TRY IT: Each line of the records has to be copied exactly, though the pictures must be left out.

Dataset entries

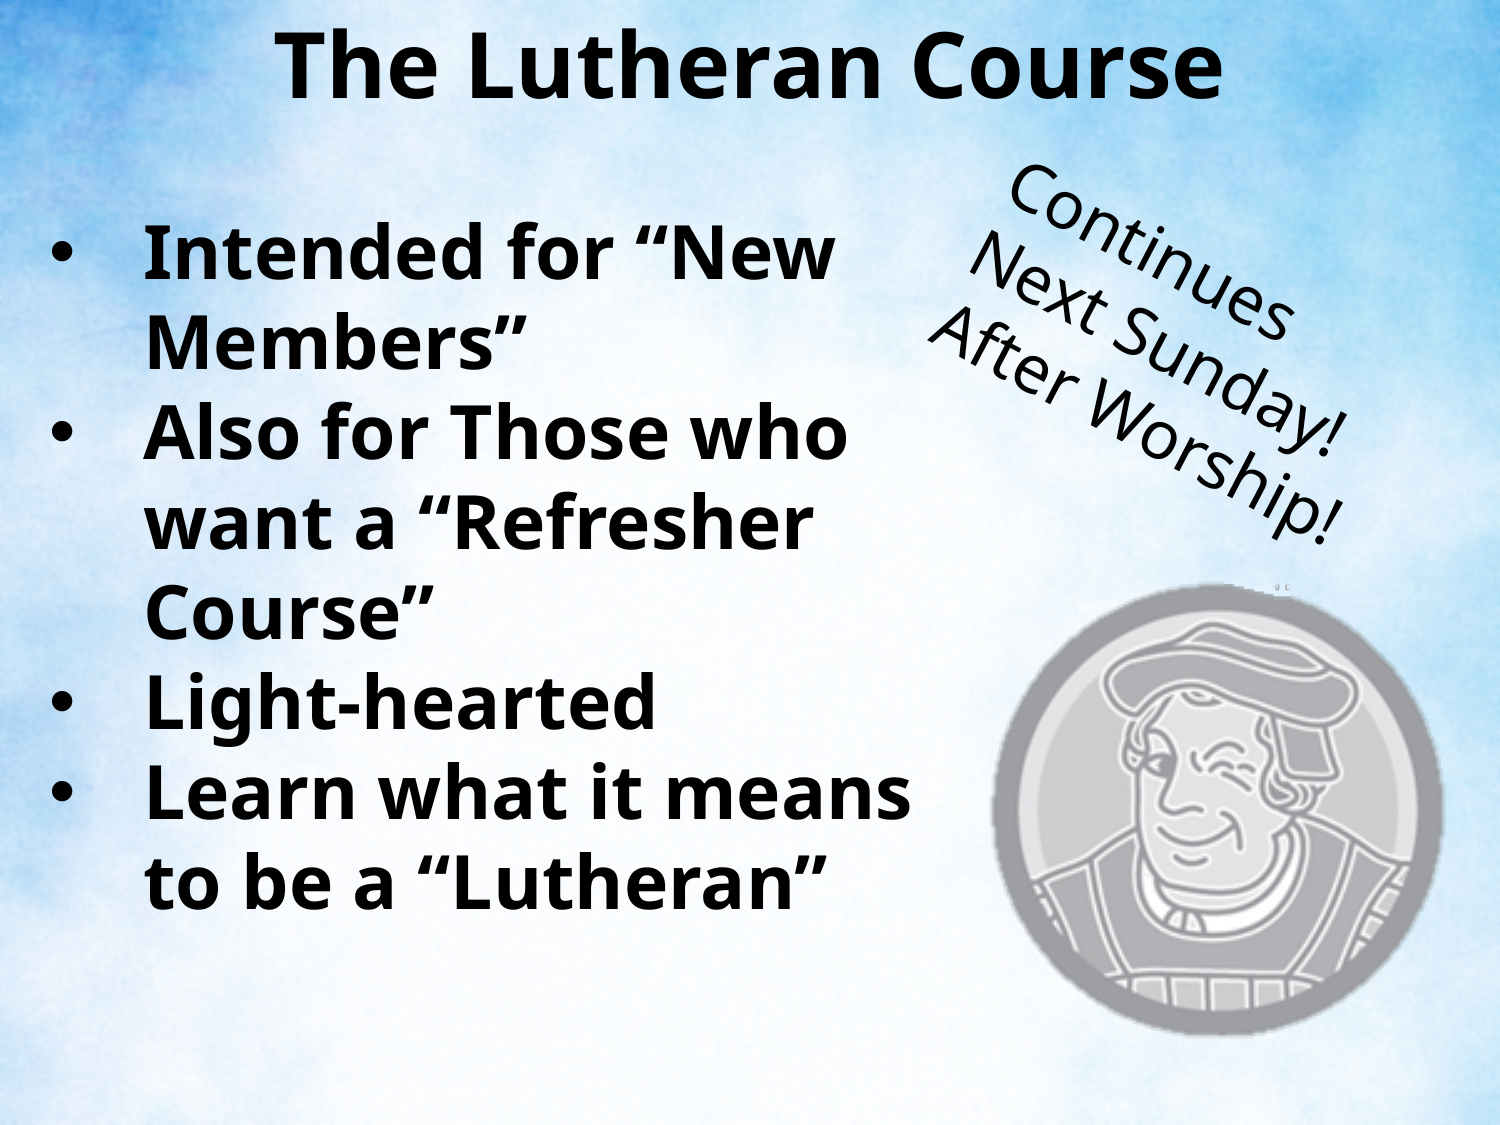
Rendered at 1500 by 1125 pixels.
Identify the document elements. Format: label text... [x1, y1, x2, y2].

picture [0, 125, 1500, 1125]
text_box The Lutheran Course [0, 0, 1500, 125]
text_box Continues Next Sunday! After Worship! [904, 126, 1466, 568]
text_box Intended for “New Members” Also for Those who want a “Refresher Course” Light-hearted Learn what it means to be a “Lutheran” [34, 197, 997, 933]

RESPONSE TO THIS TASK:
Rendered at 1500 by 1125 pixels.
Identify the document elements. Format: label text... [x1, y1, x2, y2].

picture [0, 125, 1500, 1125]
text_box The Lutheran Course [0, 0, 1500, 125]
text_box Continues Next Sunday! After Worship! [904, 126, 1466, 568]
text_box Intended for “New Members” Also for Those who want a “Refresher Course” Light-hearted Learn what it means to be a “Lutheran” [34, 197, 997, 933]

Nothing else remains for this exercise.